**QUOTED PASSAGE**
▬▬▬▬▬▬▬▬▬▬

Sarah Hoover shared why she wrote 'The Motherload.'
Sarah Hoover Wrote 'The Motherload' After Suffering 'a Very Long Postpartum Depression': 'I've Never Felt More Like Myself'
When Sarah Hoover wrote The Motherload, she wasn’t trying to be brave. She was trying to survive. What began as private journaling during a long battle with postpartum depression evolved into a searingly honest memoir, one that has resonated with readers and earned praise from Oprah Daily, who called it a "long overdue reality check."
"After the birth of my son, who's seven years old now, I suffered a very long postpartum depression," Hoover recalled. "I remember feeling so lonely and isolated, and I tried to find a book or an article online or anything I could that would make me feel like I wasn't the first person to have this experience. And I couldn't really find anything that spoke to me."
A respected figure in the art world, Hoover pivoted to writing during the pandemic, drawing from years of journal entries. "I started trying to turn it into an essay, and before I knew it, I had a hundred thousand words," she said. What followed was a raw, unfiltered account of a struggle many women experience but few publicly discuss.

▬▬▬▬▬▬▬▬▬▬

**SOURCE DATA**
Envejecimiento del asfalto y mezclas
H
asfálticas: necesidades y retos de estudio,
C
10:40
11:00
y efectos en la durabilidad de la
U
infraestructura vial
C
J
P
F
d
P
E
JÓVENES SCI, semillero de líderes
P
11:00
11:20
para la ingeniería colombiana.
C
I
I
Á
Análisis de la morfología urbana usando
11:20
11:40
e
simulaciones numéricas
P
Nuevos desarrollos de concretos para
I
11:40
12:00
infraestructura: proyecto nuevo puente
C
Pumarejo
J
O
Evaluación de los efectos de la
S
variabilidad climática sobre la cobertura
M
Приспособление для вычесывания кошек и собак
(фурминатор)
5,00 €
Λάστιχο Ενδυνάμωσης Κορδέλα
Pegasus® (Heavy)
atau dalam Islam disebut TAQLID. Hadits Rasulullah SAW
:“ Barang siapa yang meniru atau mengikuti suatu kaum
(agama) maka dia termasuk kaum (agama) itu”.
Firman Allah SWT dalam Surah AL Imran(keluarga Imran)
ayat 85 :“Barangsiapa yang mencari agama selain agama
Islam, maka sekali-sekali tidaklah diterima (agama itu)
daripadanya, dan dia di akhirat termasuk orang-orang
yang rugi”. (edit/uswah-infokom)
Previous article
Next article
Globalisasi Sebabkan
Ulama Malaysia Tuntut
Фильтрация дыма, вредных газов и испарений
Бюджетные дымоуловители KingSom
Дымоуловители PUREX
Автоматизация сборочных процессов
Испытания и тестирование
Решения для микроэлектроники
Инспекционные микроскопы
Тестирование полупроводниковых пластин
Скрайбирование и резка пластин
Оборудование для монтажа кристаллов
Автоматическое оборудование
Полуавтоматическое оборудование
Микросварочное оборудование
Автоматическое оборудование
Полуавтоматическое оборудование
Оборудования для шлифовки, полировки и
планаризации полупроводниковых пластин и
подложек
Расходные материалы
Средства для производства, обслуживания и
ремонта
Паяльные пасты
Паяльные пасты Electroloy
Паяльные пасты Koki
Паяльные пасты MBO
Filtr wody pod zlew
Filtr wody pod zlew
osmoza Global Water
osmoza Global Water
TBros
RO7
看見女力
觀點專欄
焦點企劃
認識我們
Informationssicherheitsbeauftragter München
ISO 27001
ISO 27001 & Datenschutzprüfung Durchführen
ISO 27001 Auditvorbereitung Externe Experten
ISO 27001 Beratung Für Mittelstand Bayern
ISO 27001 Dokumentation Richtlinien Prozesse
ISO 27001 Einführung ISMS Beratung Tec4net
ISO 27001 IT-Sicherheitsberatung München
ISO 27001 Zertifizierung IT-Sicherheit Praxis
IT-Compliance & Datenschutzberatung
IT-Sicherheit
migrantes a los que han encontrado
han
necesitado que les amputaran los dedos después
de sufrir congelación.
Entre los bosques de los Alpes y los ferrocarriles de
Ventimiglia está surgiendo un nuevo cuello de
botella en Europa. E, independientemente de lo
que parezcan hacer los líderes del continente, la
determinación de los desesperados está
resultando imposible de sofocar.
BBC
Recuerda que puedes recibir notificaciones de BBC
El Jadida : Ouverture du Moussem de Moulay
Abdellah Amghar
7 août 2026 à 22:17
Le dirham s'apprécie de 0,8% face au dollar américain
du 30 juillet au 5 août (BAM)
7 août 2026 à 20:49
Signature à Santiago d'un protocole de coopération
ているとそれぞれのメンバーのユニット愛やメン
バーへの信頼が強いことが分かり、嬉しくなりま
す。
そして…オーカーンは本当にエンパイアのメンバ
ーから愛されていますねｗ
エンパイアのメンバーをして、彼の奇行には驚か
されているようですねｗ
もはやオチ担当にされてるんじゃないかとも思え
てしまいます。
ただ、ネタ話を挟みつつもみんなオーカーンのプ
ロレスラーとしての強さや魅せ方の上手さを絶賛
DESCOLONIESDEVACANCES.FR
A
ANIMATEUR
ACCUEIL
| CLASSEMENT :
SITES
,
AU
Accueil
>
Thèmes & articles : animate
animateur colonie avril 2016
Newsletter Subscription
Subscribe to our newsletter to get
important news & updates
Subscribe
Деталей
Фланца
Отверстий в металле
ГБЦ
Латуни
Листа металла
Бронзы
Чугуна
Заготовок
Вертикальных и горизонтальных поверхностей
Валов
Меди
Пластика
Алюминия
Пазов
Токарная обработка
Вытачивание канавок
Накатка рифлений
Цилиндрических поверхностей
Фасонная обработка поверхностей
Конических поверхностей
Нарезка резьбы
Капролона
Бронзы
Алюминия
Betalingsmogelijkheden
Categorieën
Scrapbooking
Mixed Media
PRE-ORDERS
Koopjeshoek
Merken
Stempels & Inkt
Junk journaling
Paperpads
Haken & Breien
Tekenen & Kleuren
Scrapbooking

▬▬▬▬▬▬▬▬▬▬

**DIRECTIONS FOR THIS TASK**
Extract the passage of the Sarah Hoover article starting at "A respected figure" and ending at "few publicly discuss.". Rely solely on the Sarah Hoover article; disregard the records.

**TASK SOLUTION**
A respected figure in the art world, Hoover pivoted to writing during the pandemic, drawing from years of journal entries. "I started trying to turn it into an essay, and before I knew it, I had a hundred thousand words," she said. What followed was a raw, unfiltered account of a struggle many women experience but few publicly discuss.